Policies on Usage of Research Group Provided Data Space

  1. Jobs should avoid doing extensive I/O to/from /data/... volumes as NFS performance will degrade affecting both your jobs and other users of the system. Please look into using lustre or the locally attached scratch space(/tmp) if at all possible; contact DCS if you need assistance with that.
  2. You should still delete or move off the HPCC any files which are no longer needed or used, so as not to adversely impact other users of your research group.
  3. Files are not backed up.
WARNING
The research group provided data stores are NOT backed up by DIT.

Policies on Usage of Locally Attached Scratch Space

  1. Please have your jobs use locally attached scratch space (/tmp) wherever it is feasible.

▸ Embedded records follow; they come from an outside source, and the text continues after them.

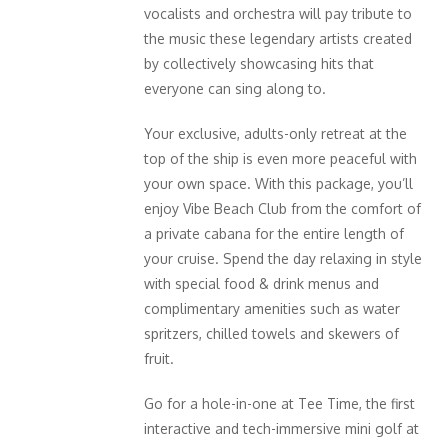
vocalists and orchestra will pay tribute to
the music these legendary artists created
by collectively showcasing hits that
everyone can sing along to.
Your exclusive, adults-only retreat at the
top of the ship is even more peaceful with
your own space. With this package, you’ll
enjoy Vibe Beach Club from the comfort of
a private cabana for the entire length of
your cruise. Spend the day relaxing in style
with special food & drink menus and
complimentary amenities such as water
spritzers, chilled towels and skewers of
fruit.
Go for a hole-in-one at Tee Time, the first
interactive and tech-immersive mini golf at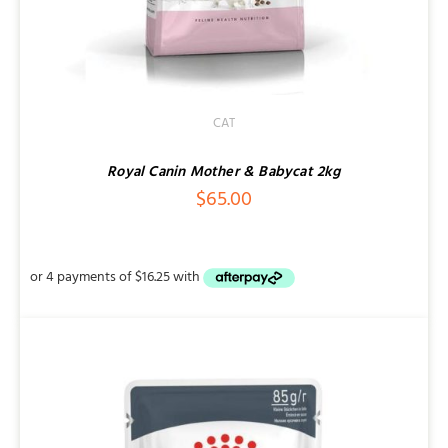
CAT
Royal Canin Mother & Babycat 2kg
$
65.00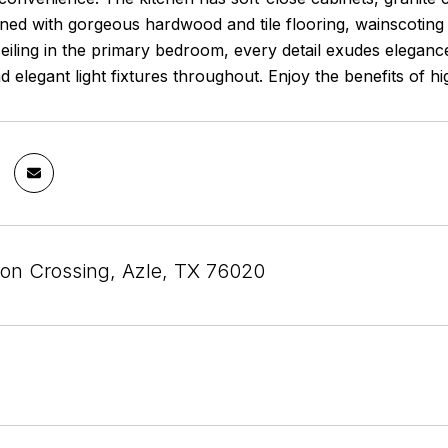
ed with gorgeous hardwood and tile flooring, wainscoting i
ling in the primary bedroom, every detail exudes elegance.
nd elegant light fixtures throughout. Enjoy the benefits of
on Crossing, Azle, TX 76020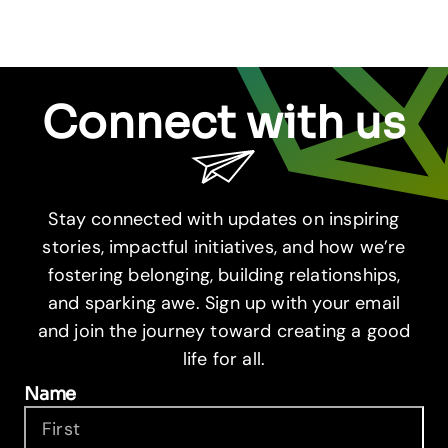
Connect with us
Stay connected with updates on inspiring
stories, impactful initiatives, and how we’re
fostering belonging, building relationships,
and sparking awe. Sign up with your email
and join the journey toward creating a good
life for all.
Name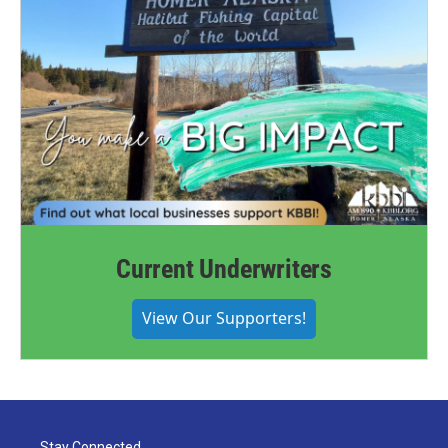
Current Underwriters
View Our Supporters!
Stay Connected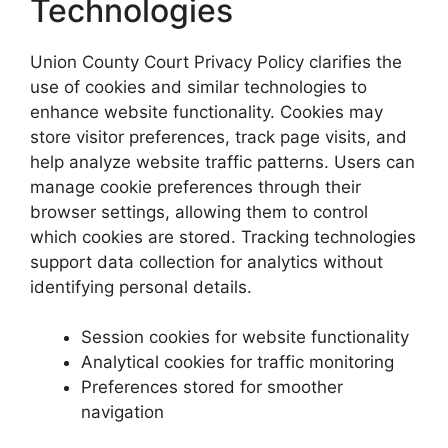
Technologies
Union County Court Privacy Policy clarifies the
use of cookies and similar technologies to
enhance website functionality. Cookies may
store visitor preferences, track page visits, and
help analyze website traffic patterns. Users can
manage cookie preferences through their
browser settings, allowing them to control
which cookies are stored. Tracking technologies
support data collection for analytics without
identifying personal details.
Session cookies for website functionality
Analytical cookies for traffic monitoring
Preferences stored for smoother
navigation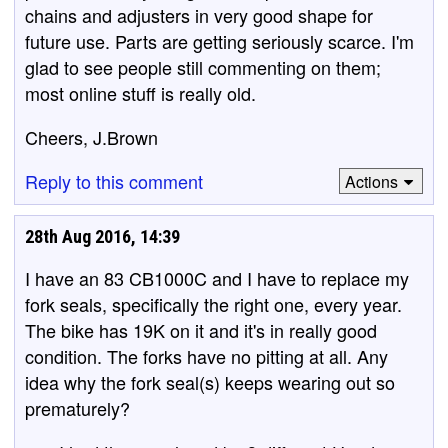
chains and adjusters in very good shape for
future use. Parts are getting seriously scarce. I'm
glad to see people still commenting on them;
most online stuff is really old.
Cheers, J.Brown
Reply to this comment
Actions
28th Aug 2016, 14:39
I have an 83 CB1000C and I have to replace my
fork seals, specifically the right one, every year.
The bike has 19K on it and it's in really good
condition. The forks have no pitting at all. Any
idea why the fork seal(s) keeps wearing out so
prematurely?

This generally offers the best disk I/O performance. Contact DCS if you have questions or need assistance with that.
  2. Files in locally attached scratch space are not backed up.
  3. Files in locally attached scratch space are deleted upon termination of the job.
  4. Although all files in /tmp that belong to you will be deleted when you no longer have any jobs running on the node, it is good practice to delete files yourself at the end of the job where possible. Especially if you run many small jobs that can share a node; as otherwise it can take some time for the automatic deletion to occur and that can reduce the available space in /tmp for other jobs.
WARNING
Any files you own under /tmp on a compute node will be deleted once the last job of yours running on the node terminates (i.e. when you no longer have any jobs running on the node).

DIT-provided longer term storage

  1. The /data/dt-archiveN volumes and Google's G drive are the ONLY DIT-provided storage where it is permissible to store files and data not associated with active research on the cluster. It can be used to archive data e.g. that needs to be kept for a while after a paper is published.
  2. The /data/dt-archiveN volumes are only available from the login nodes of the original Deepthought cluster. They are NOT available from the compute nodes.
  3. Do not use this storage for active jobs.
  4. These volumes are NOT backed up.
  5. Google's G drive storage is NOT on campus, and as such there may be restrictions on what types of data is allowed to be stored there (from a security perspective). Please see the Google drive service catalog entry for more information regarding this.
  6. WARNING
    The /data/dt-archiveN volumes are NOT backed up.